Asumir una sexualidad disidente, hace 25 años, en una ciudad como Guadalajara, no era sencillo. Hoy narro mi experiencia
Septiembre de 1995 representa mi liberación, mi salida del clóset. En aquel entonces, a la edad de 18 años, solía asistir con un grupo de amigos, incluidas nuestras novias, a la discoteca de moda entre la gente joven de Guadalajara: “Plantation”. Una de esas noches, al salir del antro que se ubicaba en Ciudad del Sol, luego de dejar en sus casas a nuestras parejas, uno de mis compañeros de juerga, con cierto morbo dijo que, cerca de la calle Gigantes, justo en la Zona Roja, había descubierto lo que a su parecer era un bar gay.
La revelación me intrigó, pues hasta ese momento desconocía la existencia de tales lugares. Con aparente desinterés, para no levantar sospechas, le pregunté si sabía su nombre. Me dijo que no tenía idea, pero que, como estábamos por el rumbo, en ese momento lo averiguaríamos juntos. En la Calzada Independencia tomó la calle República hasta llegar a la 66. Luego dobló tres cuadras a la derecha y se estacionó frente a una finca azul cobalto adornada con engranes y otros objetos metálicos.
Al mirar hacia arriba descubrimos un letrero en la fachada con la leyenda “El Taller”. De entrada, el nombre me pareció extraño ¿Cómo era posible que un lugar frecuentado por homosexuales tuviera un apelativo tan macho? Estuvimos cerca de 20 minutos observando desde el coche la calle solitaria. Sólo vimos algunos transeúntes, de los cuales, ninguno ingresó al club de aires clandestinos.
Justo cuando decidimos partir, vimos que de un taxi bajó un hombre cuya imagen me ha perseguido durante 25 años. Aún lo recuerdo como un tipo alto, musculoso, viril y bien parecido, que con su ropa ceñida al cuerpo y sus botas y pelo de estilo militar, era la viva encarnación de una fantasía homoerótica. Con extrañeza y cierta fascinación, presenciamos cómo el atractivo y corpulento joven, de movimientos magníficos, dominantes y soberanos, ingresaba a “El Taller”.
Sábado por la noche
Durante una semana hice planes para visitar “El Taller”. Al llegar el sábado, salí de casa con el pretexto de los amigos. Tomé un taxi y pedí al chofer que me llevara a Javier Mina, pues me avergonzaba del lugar al que asistía.

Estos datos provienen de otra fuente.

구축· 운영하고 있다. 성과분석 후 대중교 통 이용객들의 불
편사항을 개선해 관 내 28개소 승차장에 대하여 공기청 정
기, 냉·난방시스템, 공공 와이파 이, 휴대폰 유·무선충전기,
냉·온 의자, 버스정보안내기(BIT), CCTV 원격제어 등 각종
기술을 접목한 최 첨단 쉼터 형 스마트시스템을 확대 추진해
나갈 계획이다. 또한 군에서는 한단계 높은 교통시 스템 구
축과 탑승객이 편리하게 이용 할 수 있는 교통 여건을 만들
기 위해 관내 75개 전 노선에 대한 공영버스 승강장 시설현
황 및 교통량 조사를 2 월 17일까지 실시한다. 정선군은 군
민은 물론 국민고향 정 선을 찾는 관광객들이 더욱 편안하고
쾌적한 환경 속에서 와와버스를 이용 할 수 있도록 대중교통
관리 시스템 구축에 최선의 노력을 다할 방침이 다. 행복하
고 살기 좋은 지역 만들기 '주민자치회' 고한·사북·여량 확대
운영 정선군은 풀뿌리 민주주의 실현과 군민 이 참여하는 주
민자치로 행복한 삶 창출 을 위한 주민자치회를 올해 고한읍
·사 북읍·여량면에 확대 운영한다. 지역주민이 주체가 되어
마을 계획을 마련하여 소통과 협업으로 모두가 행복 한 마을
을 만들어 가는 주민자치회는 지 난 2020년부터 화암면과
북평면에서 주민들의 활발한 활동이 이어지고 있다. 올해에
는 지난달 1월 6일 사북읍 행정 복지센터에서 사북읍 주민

Caminé algunas cuadras en la oscuridad de la noche. Al arribar a mi destino observé que un muchacho barría la entrada. Le pregunté si podía ingresar. Me dijo que aún faltaba media hora para iniciar el servicio.

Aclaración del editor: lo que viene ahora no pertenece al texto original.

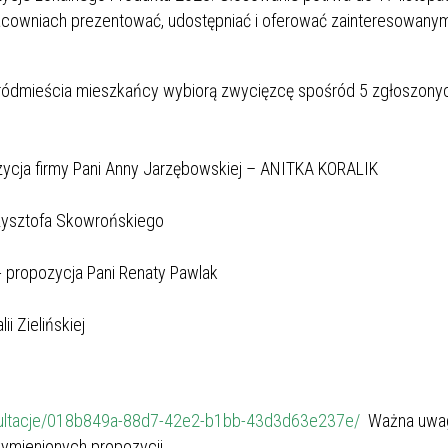
owniach prezentować, udostępniać i oferować zainteresowany
u Śródmieścia mieszkańcy wybiorą zwycięzcę spośród 5 zgłoszony
ycja firmy Pani Anny Jarzębowskiej – ANITKA KORALIK
zysztofa Skowrońskiego
- propozycja Pani Renaty Pawlak
ii Zielińskiej
onsultacje/018b849a-88d7-42e2-b1bb-43d3d63e237e/
Ważna uwa
wymienionych propozycji.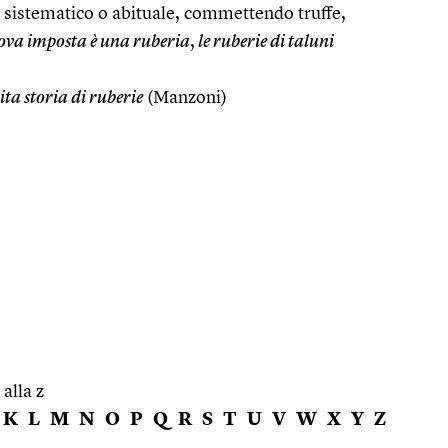
o sistematico o abituale, commettendo truffe,
ova imposta è una ruberia
,
le ruberie di taluni
ita storia di ruberie
(Manzoni)
 alla z
K
L
M
N
O
P
Q
R
S
T
U
V
W
X
Y
Z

Luego me observó detenidamente y me cuestionó si sabía a qué tipo de lugar había llegado. Con falsa seguridad le dije que sí. Entonces me preguntó si yo era “de ambiente”, y ya no supe qué decir. Cuando me aclaró el término, con un nudo en la garganta asentí. Fue la primera vez que confesé mi orientación sexual a otra persona.
El empleado me invitó a pasar. Pagué cincuenta pesos de cover y me dirigí hasta la barra. Desde ahí observé lo que parecía una bodega industrial de dos pisos, con escaleras y mobiliario metálico, cuya única decoración eran posters de gran formato con dibujos que luego supe eran de Tom of Finland.
En punto de las 22:00 horas comenzaron los beats de la música electrónica, y la clientela llegó a cuentagotas. A la medianoche, cuando, para mi deleite y turbación se presentó un show de strippers, ya nos contábamos por decenas en el sitio.
Justo en ese momento vi que entraron cuatro vecinos. Asustado, quise esconderme, pero ya se dirigían a mí. De forma natural me saludaron y me brindaron su confianza. Luego tomamos un par de cervezas y me invitaron a un mejor lugar, pues para ellos “El Taller” era sólo la precopa. Acepté. Salimos, caminamos un par de calles y llegamos al bar que cambió mi vida y la de muchos homosexuales: el “Mónicas”.